# [SOLVED] Limited or No Connectivity with linksys WRT54G



## LisaB (Jan 19, 2005)

Hello all,

I recently put a new hard drive and reinstalled windows XP on my computer. I have installed service pack 2. A few days ago I was using the wireless at another place with a similar router and it worked fine, but now that I am trying to connect to my router at home it says "Limited or No Connectivity". When I try to repair the connection, it gets stuck at renewing the IP Address.

The other two computers that are using the wireless are still working fine. This computer is able to connect to the internet when it is connected directly to the router with a cord.
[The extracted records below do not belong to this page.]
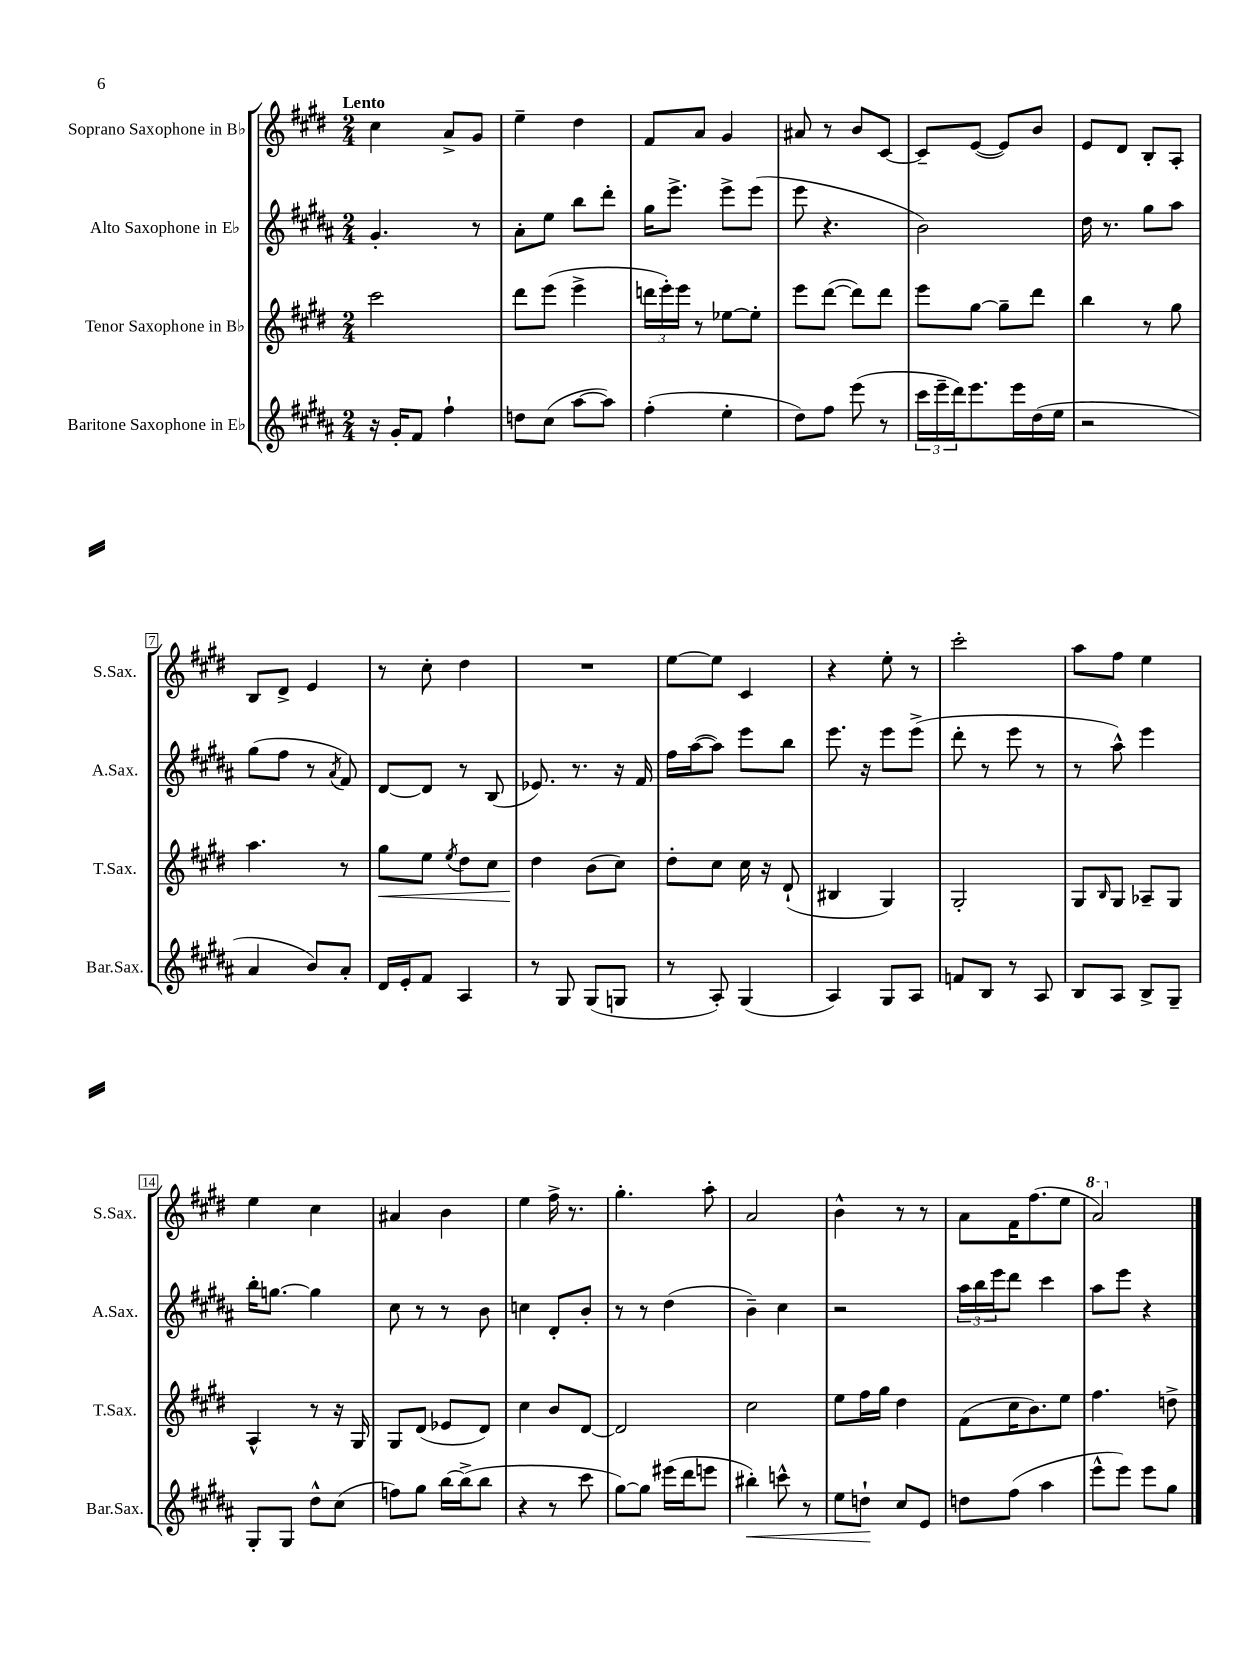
<<
\new StaffGroup <<
\new Staff = "s0" \with { instrumentName = "Soprano Saxophone in Bb" shortInstrumentName = "S.Sax." } {
    \clef treble \key e \major \numericTimeSignature \time 2/4 \tempo "Lento"
    cis''4 a'8-> gis'8 |
    e''4-- dis''4 |
    fis'8 a'8 gis'4 |
    ais'8 r8 b'8 cis'8~ |
    cis'8-- e'8~( e'8) b'8 |
    e'8 dis'8 b8-. a8-. |
    b8 dis'8-> e'4 |
    r8 cis''8-. dis''4 |
    R2 |
    e''8~ e''8 cis'4 |
    r4 e''8-. r8 |
    cis'''2-. |
    a''8 fis''8 e''4 |
    e''4 cis''4 |
    ais'4 b'4 |
    e''4 fis''16-> r8. |
    gis''4.-. a''8-. |
    a'2 |
    b'4-^ r8 r8 |
    a'8 fis'16 fis''8.( e''8 |
    \ottava #1 a''2) \ottava #0 \bar "|." |
}
\new Staff = "s1" \with { instrumentName = "Alto Saxophone in Eb" shortInstrumentName = "A.Sax." } {
    \clef treble \key b \major \numericTimeSignature \time 2/4
    gis'4.-. r8 |
    ais'8-. e''8 b''8 dis'''8-. |
    gis''16 e'''8.-> e'''8-> e'''8( |
    e'''8 r4. |
    b'2) |
    dis''16 r8. gis''8 ais''8 |
    gis''8( fis''8 r8 \acciaccatura { ais'8 } fis'8) |
    dis'8~ dis'8 r8 b8( |
    ees'8.) r8. r16 fis'16 |
    fis''16 ais''16~( ais''8) e'''8 b''8 |
    e'''8. r16 e'''8 e'''8->( |
    dis'''8-. r8 e'''8 r8 |
    r8 ais''8-^) e'''4 |
    b''16-. g''8.~ g''4 |
    cis''8 r8 r8 b'8 |
    c''4 dis'8-. b'8-. |
    r8 r8 dis''4( |
    b'4--) cis''4 |
    r2 |
    \tuplet 3/2 { ais''16 b''16 e'''16 } dis'''8 cis'''4 |
    ais''8 e'''8 r4 \bar "|." |
}
\new Staff = "s2" \with { instrumentName = "Tenor Saxophone in Bb" shortInstrumentName = "T.Sax." } {
    \clef treble \key e \major \numericTimeSignature \time 2/4
    cis'''2 |
    dis'''8 e'''8( e'''4-> |
    \tuplet 3/2 { d'''16 e'''16-.) e'''16 } r8 ees''8~ ees''8-. |
    e'''8 dis'''8~( dis'''8) dis'''8 |
    e'''8 gis''8~ gis''8-- dis'''8 |
    b''4 r8 gis''8 |
    a''4. r8 |
    gis''8\< e''8 \acciaccatura { e''8 } dis''8 cis''8 |
    dis''4\! b'8( cis''8) |
    dis''8-. cis''8 cis''16 r16 dis'8-!( |
    bis4 gis4) |
    gis2-. |
    gis8 \grace { b16 } gis8 aes8-- gis8 |
    a4-^ r8 r16 gis16 |
    gis8 dis'8( ees'8 dis'8) |
    cis''4 b'8 dis'8~ |
    dis'2 |
    cis''2 |
    e''8 fis''16 gis''16 dis''4 |
    fis'8( cis''16 b'8.) e''8 |
    fis''4. d''8-> \bar "|." |
}
\new Staff = "s3" \with { instrumentName = "Baritone Saxophone in Eb" shortInstrumentName = "Bar.Sax." } {
    \clef treble \key b \major \numericTimeSignature \time 2/4
    r16 gis'16-. fis'8 fis''4-! |
    d''8 cis''8( ais''8~ ais''8) |
    fis''4-.( e''4-. |
    dis''8) fis''8 e'''8( r8 |
    \tuplet 3/2 { cis'''16 e'''16-- dis'''16) } e'''8. e'''16 dis''16( e''16 |
    r2 |
    ais'4 b'8) ais'8-. |
    dis'16 e'16-. fis'8 ais4 |
    r8 gis8 gis8( g8 |
    r8 ais8-.) gis4( |
    ais4) gis8 ais8 |
    f'8 b8 r8 ais8 |
    b8 ais8 b8-> gis8-- |
    gis8-. gis8 dis''8-^ cis''8( |
    f''8) gis''8 b''16~ b''16->( b''8 |
    r4 r8 cis'''8 |
    gis''8~) gis''8 eis'''16( dis'''16 e'''8 |
    bis''4-.\<) c'''8-^ r8 |
    e''8 d''8-!\! cis''8 e'8 |
    d''8 fis''8( ais''4 |
    e'''8-^ e'''8) e'''8 gis''8 \bar "|." |
}
>>
>>
\layout { \context { \Score \override BarNumber.stencil = #(make-stencil-boxer 0.1 0.3 ly:text-interface::print) } }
Computer: Dell Inspiron 8500
OS: Windows XP Pro with SP2
Router: linksys WRT54G v.3

I've tried the ipconfig/release and renew, installed the patch, and various other things and still nothing seems to be working. This seems to be a pretty common problem, but unfortunately I have yet to find a solution. If anyone can help, I'd appreciate it.

Thanks!
Lisa


----------



## LisaB (Jan 19, 2005)

*Fixed!!*

I know I've seen a lot of people with this problem, so I figured I would post how mine was fixed.
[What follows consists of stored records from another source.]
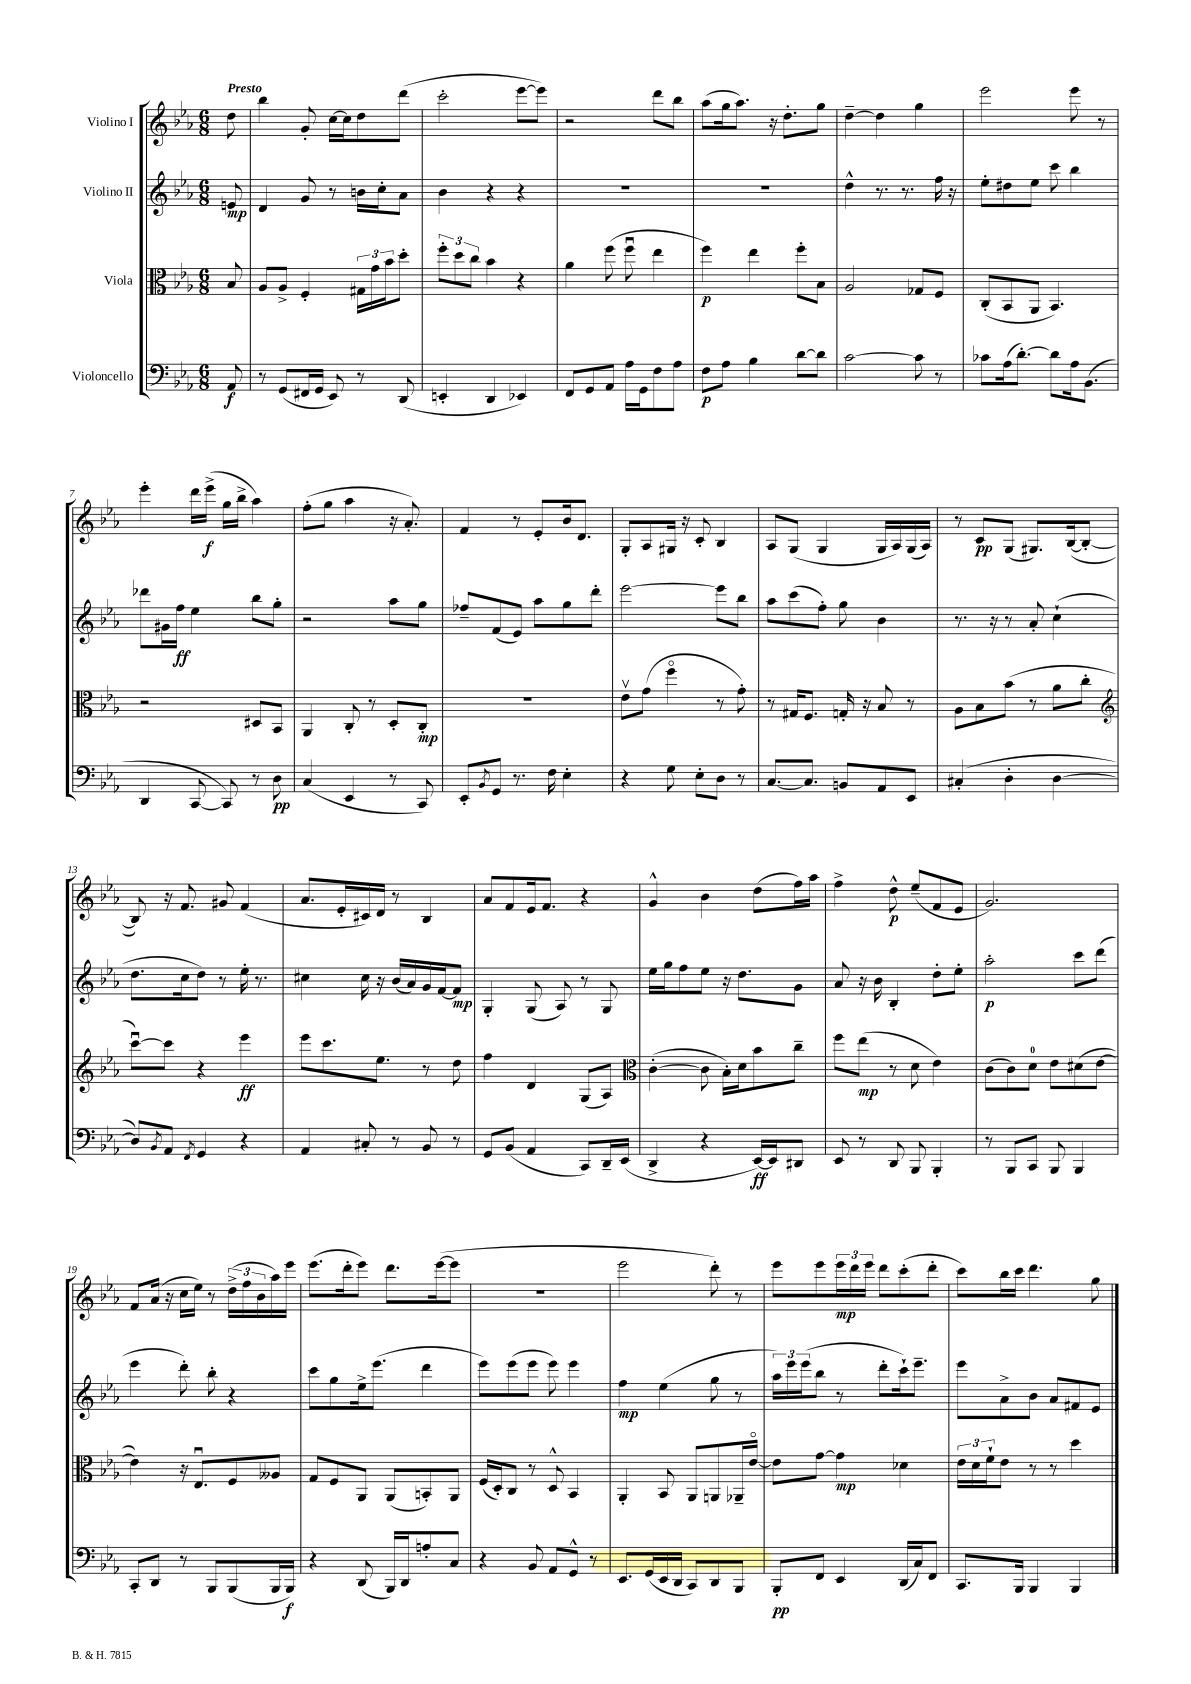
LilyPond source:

<<
\new StaffGroup <<
\new Staff = "s0" \with { instrumentName = "Violino I" } {
    \clef treble \key ees \major \numericTimeSignature \time 6/8 \partial 8 \tempo "Presto"
    d''8 |
    bes''4 g'8-. c''16~ c''16 d''8 d'''8( |
    c'''2-. ees'''8~ ees'''8) |
    r2 d'''8 bes''8 |
    aes''8( g''16 aes''8.) r16 d''8.-. g''8 |
    d''4~-- d''4 g''4 |
    ees'''2 ees'''8 r8 |
    ees'''4-. d'''16 ees'''16->\f( g''16 bes''16-> aes''4) |
    f''8-.( g''8 aes''4 r16 aes'8.-.) |
    f'4 r8 ees'8-. bes'16 d'8. |
    g8-. aes8 gis16 r16 c'8-. bes4 |
    aes8 g8( g4 g16 aes16) g16( aes16) |
    r8 c'8\pp g8( gis8.) bes16~( bes8~-. |
    bes8) r16 f'8. gis'8 f'4( |
    aes'8. ees'16-. cis'16) d'16 r8 bes4 |
    aes'8 f'8 ees'16 f'8. r4 |
    g'4-^ bes'4 d''8( f''16) aes''16 |
    f''4-> d''8-^\p ees''8--( f'8 ees'8 |
    g'2.) |
    f'8 aes'16( r16 c''16 ees''16) r8 \tuplet 3/2 { d''16->( f''16 bes'16 } aes''16) ees'''16 |
    ees'''8.( d'''16-. ees'''8) d'''8. ees'''16~( ees'''8 |
    R2. |
    ees'''2 d'''8-.) r8 |
    ees'''8 ees'''8 \tuplet 3/2 { ees'''16\mp d'''16 ees'''16 } d'''8 c'''8-.( d'''8-. |
    c'''8) bes''16 c'''16 d'''4. g''8 \bar "|." |
}
\new Staff = "s1" \with { instrumentName = "Violino II" } {
    \clef treble \key ees \major \numericTimeSignature \time 6/8 \partial 8
    e'8\mp |
    d'4 g'8 r8 b'16 c''16-. aes'8 |
    bes'4 r4 r4 |
    R2. |
    R2. |
    d''4-^ r8. r8. f''16 r16 |
    ees''8-. dis''8 ees''8 c'''8 bes''4 |
    des'''8 gis'16 f''16\ff ees''4 bes''8 g''8-. |
    r2 aes''8 g''8 |
    fes''8-- f'8( ees'8) aes''8 g''8 d'''8-. |
    ees'''2~ ees'''8 bes''8 |
    aes''8 c'''8( f''8-.) g''8 bes'4 |
    r8. r16 r8 aes'8-. c''4-!( |
    d''8. c''16 d''8) r8 ees''16-. r8. |
    cis''4 cis''16 r16 bes'16( aes'16) g'16 f'16~ f'8\mp |
    g4-. g8( aes8) r8 g8 |
    ees''16 g''16 f''8 ees''8 r16 d''8. g'8 |
    aes'8 r16 bes'16 bes4-. d''8-. ees''8-. |
    aes''2-.\p c'''8 d'''8( |
    ees'''4 d'''8-.) bes''8-. r4 |
    c'''8 g''8 ees''16-> ees'''8.( d'''4 |
    ees'''8) ees'''8( ees'''8 ees'''8) ees'''4 |
    f''4\mp ees''4( g''8 r8 |
    \tuplet 3/2 { aes''16) ees'''16 ees'''16( } bes''8 r8 d'''8-. c'''16-!) ees'''8.-- |
    ees'''8 aes'8-> bes'8 aes'8 fis'8 ees'8 \bar "|." |
}
\new Staff = "s2" \with { instrumentName = "Viola" } {
    \clef alto \key ees \major \numericTimeSignature \time 6/8 \partial 8
    bes8 |
    aes8 aes8-> f4-. \tuplet 3/2 { gis16 g'16 bes'16 } d''8-. |
    \tuplet 3/2 { f''8-. d''8 c''8 } bes'4 r4 |
    aes'4 f''8( f''8\downbow ees''4 |
    f''4\p) ees''4 f''8-. bes8 |
    aes2 ges8 f8 |
    c8-.( bes,8 aes,8 bes,4.) |
    r2 dis8 bes,8 |
    aes,4 c8-. r8 d8-. c8-.\mp |
    R2. |
    ees'8\upbow g'8( f''4\flageolet r8 g'8-.) |
    r8 gis16 f8. g16-. r16 bes8 r8 |
    aes8 bes8 bes'8( r8 aes'8 c''8-. |
    \clef treble c'''8~\downbow) c'''8 r4 ees'''4\ff |
    ees'''8 c'''8. ees''8. r8 d''8 |
    f''4 d'4 g8( aes8) |
    \clef alto c'4~-.( c'8 bes16-.) d'16 bes'8 c''8-- |
    f''8 ees''8\mp( r8 d'8 ees'4) |
    c'8( c'8) d'8-0 ees'8 dis'8( ees'8~ |
    ees'4) r16 ees8.\downbow f8 aeses8 |
    g8 f8 aes,8 aes,8( b,8-.) aes,8 |
    f16( d16-.) c8 r8 d8-^ bes,4 |
    aes,4-. bes,8 aes,8 a,8 aes,16-- ees'16~\flageolet |
    ees'8 g'8~ g'4\mp des'4 |
    \tuplet 3/2 { ees'16 d'16 f'16-! } ees'8 r8 r8 d''4 \bar "|." |
}
\new Staff = "s3" \with { instrumentName = "Violoncello" } {
    \clef bass \key ees \major \numericTimeSignature \time 6/8 \partial 8
    aes,8\f |
    r8 g,8( fis,16 g,16 ees,8) r8 d,8( |
    e,4-. d,4 ees,4) |
    f,8 g,8 aes,8 aes16 g,16 f8 aes8 |
    f8\p aes8 bes4 d'8~ d'8 |
    c'2~ c'8 r8 |
    ces'8 aes16( d'8.~-.) d'8 aes16 bes,8.( |
    d,4 c,8~ c,8) r8 d8\pp |
    c4( ees,4 r8 c,8) |
    ees,8-. \acciaccatura { bes,8 } g,8 r8. f16 ees4-. |
    r4 g8 ees8-. d8 r8 |
    c8.~ c8. b,8 aes,8 ees,8 |
    cis4-.( d4-. d4~ |
    d8) \acciaccatura { bes,8 } aes,8 \acciaccatura { f,8 } g,4 r4 |
    aes,4 cis8-. r8 bes,8 r8 |
    g,8 bes,8( aes,4 c,8) d,16-- ees,16( |
    d,4-> r4 ees,16~\ff) ees,16 dis,8 |
    ees,8 r8 d,8 bes,,8 bes,,4-. |
    r8 bes,,8 c,8 bes,,8 bes,,4 |
    c,8-. d,8 r8 bes,,8 bes,,8( bes,,16 bes,,16\f) |
    r4 d,8( bes,,16) d,16 a8-. c8 |
    r4 bes,8 aes,8 g,8-^ r8 |
    ees,8. g,16( ees,16 d,16 c,8) d,8 bes,,8 |
    bes,,8-.\pp f,8 ees,4 d,16( c16) f,8 |
    c,8. bes,,16 bes,,4 bes,,4 \bar "|." |
}
>>
>>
First I installed the updated firmware from the linksys.com website, then I did a factory reset on the router (push the reset button with a pen for 10 seconds). At this point it reconnected. I then re-enabled my WEP security (go to 192.168.1.1, leave the username blank, and enter "admin" in lowercase in the password. Then click on wireless, then security and follow the instructions). Make sure you enter the 1st key as your network key.


----------